TASK INSTRUCTIONS >>
Word for word, copy the records that follow.

THE DATA >>
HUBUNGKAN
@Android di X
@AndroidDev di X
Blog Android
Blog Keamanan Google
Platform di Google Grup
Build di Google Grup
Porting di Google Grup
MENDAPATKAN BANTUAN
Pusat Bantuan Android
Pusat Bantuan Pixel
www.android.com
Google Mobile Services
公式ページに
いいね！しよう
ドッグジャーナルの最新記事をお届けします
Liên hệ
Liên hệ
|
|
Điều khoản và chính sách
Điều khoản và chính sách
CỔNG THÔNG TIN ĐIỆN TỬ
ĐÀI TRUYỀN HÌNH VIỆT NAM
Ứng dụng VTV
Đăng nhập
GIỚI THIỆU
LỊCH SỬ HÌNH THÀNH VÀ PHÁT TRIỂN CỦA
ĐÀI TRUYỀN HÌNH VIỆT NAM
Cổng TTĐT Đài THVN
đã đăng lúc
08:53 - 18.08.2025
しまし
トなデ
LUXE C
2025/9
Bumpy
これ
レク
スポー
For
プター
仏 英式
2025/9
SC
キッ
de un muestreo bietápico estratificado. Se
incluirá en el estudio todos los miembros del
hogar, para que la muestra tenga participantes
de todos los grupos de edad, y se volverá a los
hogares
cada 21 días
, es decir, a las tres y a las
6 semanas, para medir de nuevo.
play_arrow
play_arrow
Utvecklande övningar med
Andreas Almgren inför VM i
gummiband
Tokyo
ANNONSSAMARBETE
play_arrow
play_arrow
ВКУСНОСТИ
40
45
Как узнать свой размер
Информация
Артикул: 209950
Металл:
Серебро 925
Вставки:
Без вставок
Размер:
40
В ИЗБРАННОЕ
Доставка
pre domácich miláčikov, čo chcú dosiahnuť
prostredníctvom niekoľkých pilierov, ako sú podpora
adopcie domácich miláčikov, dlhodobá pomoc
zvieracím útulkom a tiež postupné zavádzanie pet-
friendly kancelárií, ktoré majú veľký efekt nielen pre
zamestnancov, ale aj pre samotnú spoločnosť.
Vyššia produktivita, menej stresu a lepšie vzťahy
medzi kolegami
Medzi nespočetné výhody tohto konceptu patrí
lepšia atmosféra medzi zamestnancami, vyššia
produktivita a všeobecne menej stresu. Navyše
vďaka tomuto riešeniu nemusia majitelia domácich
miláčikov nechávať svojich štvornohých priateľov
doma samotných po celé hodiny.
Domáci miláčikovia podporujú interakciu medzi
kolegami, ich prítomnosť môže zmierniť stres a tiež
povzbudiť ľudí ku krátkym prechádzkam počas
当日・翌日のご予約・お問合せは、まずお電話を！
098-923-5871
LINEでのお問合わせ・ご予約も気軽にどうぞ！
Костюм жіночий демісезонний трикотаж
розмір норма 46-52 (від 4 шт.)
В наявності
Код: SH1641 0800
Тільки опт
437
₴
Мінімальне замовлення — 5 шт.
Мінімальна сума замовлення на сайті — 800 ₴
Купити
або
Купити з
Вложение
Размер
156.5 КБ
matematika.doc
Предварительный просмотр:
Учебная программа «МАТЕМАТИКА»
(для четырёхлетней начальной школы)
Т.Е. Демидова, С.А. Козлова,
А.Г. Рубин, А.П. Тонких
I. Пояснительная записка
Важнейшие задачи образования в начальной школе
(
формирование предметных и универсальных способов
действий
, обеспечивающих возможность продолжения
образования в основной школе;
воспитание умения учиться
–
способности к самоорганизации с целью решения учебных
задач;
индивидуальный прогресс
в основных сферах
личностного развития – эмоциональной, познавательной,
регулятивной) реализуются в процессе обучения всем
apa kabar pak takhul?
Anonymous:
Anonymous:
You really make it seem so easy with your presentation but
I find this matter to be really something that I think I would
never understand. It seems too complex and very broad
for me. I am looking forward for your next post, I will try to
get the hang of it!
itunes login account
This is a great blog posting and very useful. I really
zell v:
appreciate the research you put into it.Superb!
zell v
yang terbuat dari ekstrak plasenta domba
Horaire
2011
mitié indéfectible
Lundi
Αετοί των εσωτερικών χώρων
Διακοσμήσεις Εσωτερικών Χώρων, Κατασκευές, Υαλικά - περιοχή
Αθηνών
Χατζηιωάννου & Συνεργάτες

EXERCISE ANSWER >>
HUBUNGKAN
@Android di X
@AndroidDev di X
Blog Android
Blog Keamanan Google
Platform di Google Grup
Build di Google Grup
Porting di Google Grup
MENDAPATKAN BANTUAN
Pusat Bantuan Android
Pusat Bantuan Pixel
www.android.com
Google Mobile Services
公式ページに
いいね！しよう
ドッグジャーナルの最新記事をお届けします
Liên hệ
Liên hệ
|
|
Điều khoản và chính sách
Điều khoản và chính sách
CỔNG THÔNG TIN ĐIỆN TỬ
ĐÀI TRUYỀN HÌNH VIỆT NAM
Ứng dụng VTV
Đăng nhập
GIỚI THIỆU
LỊCH SỬ HÌNH THÀNH VÀ PHÁT TRIỂN CỦA
ĐÀI TRUYỀN HÌNH VIỆT NAM
Cổng TTĐT Đài THVN
đã đăng lúc
08:53 - 18.08.2025
しまし
トなデ
LUXE C
2025/9
Bumpy
これ
レク
スポー
For
プター
仏 英式
2025/9
SC
キッ
de un muestreo bietápico estratificado. Se
incluirá en el estudio todos los miembros del
hogar, para que la muestra tenga participantes
de todos los grupos de edad, y se volverá a los
hogares
cada 21 días
, es decir, a las tres y a las
6 semanas, para medir de nuevo.
play_arrow
play_arrow
Utvecklande övningar med
Andreas Almgren inför VM i
gummiband
Tokyo
ANNONSSAMARBETE
play_arrow
play_arrow
ВКУСНОСТИ
40
45
Как узнать свой размер
Информация
Артикул: 209950
Металл:
Серебро 925
Вставки:
Без вставок
Размер:
40
В ИЗБРАННОЕ
Доставка
pre domácich miláčikov, čo chcú dosiahnuť
prostredníctvom niekoľkých pilierov, ako sú podpora
adopcie domácich miláčikov, dlhodobá pomoc
zvieracím útulkom a tiež postupné zavádzanie pet-
friendly kancelárií, ktoré majú veľký efekt nielen pre
zamestnancov, ale aj pre samotnú spoločnosť.
Vyššia produktivita, menej stresu a lepšie vzťahy
medzi kolegami
Medzi nespočetné výhody tohto konceptu patrí
lepšia atmosféra medzi zamestnancami, vyššia
produktivita a všeobecne menej stresu. Navyše
vďaka tomuto riešeniu nemusia majitelia domácich
miláčikov nechávať svojich štvornohých priateľov
doma samotných po celé hodiny.
Domáci miláčikovia podporujú interakciu medzi
kolegami, ich prítomnosť môže zmierniť stres a tiež
povzbudiť ľudí ku krátkym prechádzkam počas
当日・翌日のご予約・お問合せは、まずお電話を！
098-923-5871
LINEでのお問合わせ・ご予約も気軽にどうぞ！
Костюм жіночий демісезонний трикотаж
розмір норма 46-52 (від 4 шт.)
В наявності
Код: SH1641 0800
Тільки опт
437
₴
Мінімальне замовлення — 5 шт.
Мінімальна сума замовлення на сайті — 800 ₴
Купити
або
Купити з
Вложение
Размер
156.5 КБ
matematika.doc
Предварительный просмотр:
Учебная программа «МАТЕМАТИКА»
(для четырёхлетней начальной школы)
Т.Е. Демидова, С.А. Козлова,
А.Г. Рубин, А.П. Тонких
I. Пояснительная записка
Важнейшие задачи образования в начальной школе
(
формирование предметных и универсальных способов
действий
, обеспечивающих возможность продолжения
образования в основной школе;
воспитание умения учиться
–
способности к самоорганизации с целью решения учебных
задач;
индивидуальный прогресс
в основных сферах
личностного развития – эмоциональной, познавательной,
регулятивной) реализуются в процессе обучения всем
apa kabar pak takhul?
Anonymous:
Anonymous:
You really make it seem so easy with your presentation but
I find this matter to be really something that I think I would
never understand. It seems too complex and very broad
for me. I am looking forward for your next post, I will try to
get the hang of it!
itunes login account
This is a great blog posting and very useful. I really
zell v:
appreciate the research you put into it.Superb!
zell v
yang terbuat dari ekstrak plasenta domba
Horaire
2011
mitié indéfectible
Lundi
Αετοί των εσωτερικών χώρων
Διακοσμήσεις Εσωτερικών Χώρων, Κατασκευές, Υαλικά - περιοχή
Αθηνών
Χατζηιωάννου & Συνεργάτες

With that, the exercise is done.